- Born: Juan Uslé Oceja December 19, 1954 (age 71) Santander, Spain
- Education: Real Academia de Bellas Artes de San Carlos de Valencia
- Known for: painting, abstraction
- Spouse: Victoria Civera
- Awards: Premio Nacional de Artes Plásticas (2002)

= Juan Uslé =

Spanish artist

Juan Uslé Oceja (born 1954) is a Spanish contemporary painter. His work varies between abstraction and figurative representation. In 2002, he received the Premio Nacional de Artes Plásticas, a national arts prize awarded by the Ministerio de Cultura of Spain.

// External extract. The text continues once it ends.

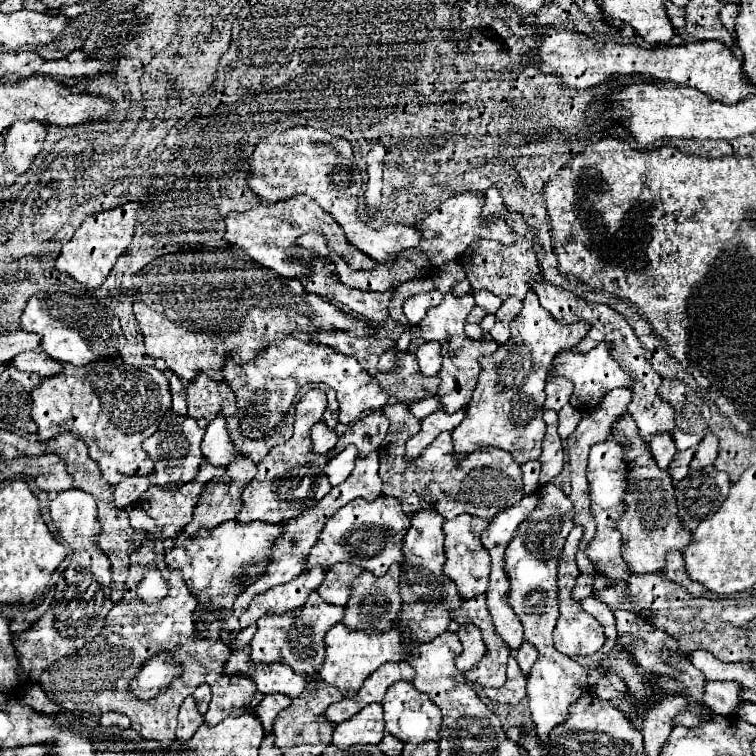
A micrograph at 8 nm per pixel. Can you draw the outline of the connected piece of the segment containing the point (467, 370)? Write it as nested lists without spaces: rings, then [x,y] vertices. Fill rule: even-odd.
[[[451,291],[445,293],[441,305],[429,309],[425,321],[421,323],[421,337],[425,341],[437,339],[441,343],[441,353],[443,353],[443,367],[441,367],[441,385],[437,395],[441,397],[441,403],[445,409],[449,409],[449,413],[465,407],[471,401],[473,395],[473,387],[477,385],[479,373],[481,373],[481,365],[477,363],[477,359],[481,355],[491,355],[497,351],[495,343],[485,343],[485,341],[475,341],[469,339],[464,333],[464,325],[466,323],[467,313],[475,307],[473,301],[473,293],[465,293],[465,295],[453,295]]]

He works both in New York City and in Saro in Cantabria.

==Early life and education==
Uslé was born on December 19, 1954, in Santander, Cantabria, in northern Spain. He studied at the Real Academia de Bellas Artes de San Carlos de Valencia, in Valencia in eastern Spain, between 1973 and 1977. Uslé is married to artist Victoria Civera, who he has occasionally collaborated with in work. Together they have a daughter, Vicky Uslé (born 1981) who is also a painter.

Uslé moved to New York City with his family in 1987. He lives between New York City and Saro, Cantabria.

Uslé's first art exhibition in the United States was in 1988 at Farideh Cadot Gallery in New York City. Exhibitions of his work include Nudos Y Rizomas (2010), Es Baluard, Museu d'Art Modern i Contemporani de Palma, Mallorca; and Notes on Soñe que Revelabas (2019), Museu D'Art Contemporani d'Eivissa, Ibiza.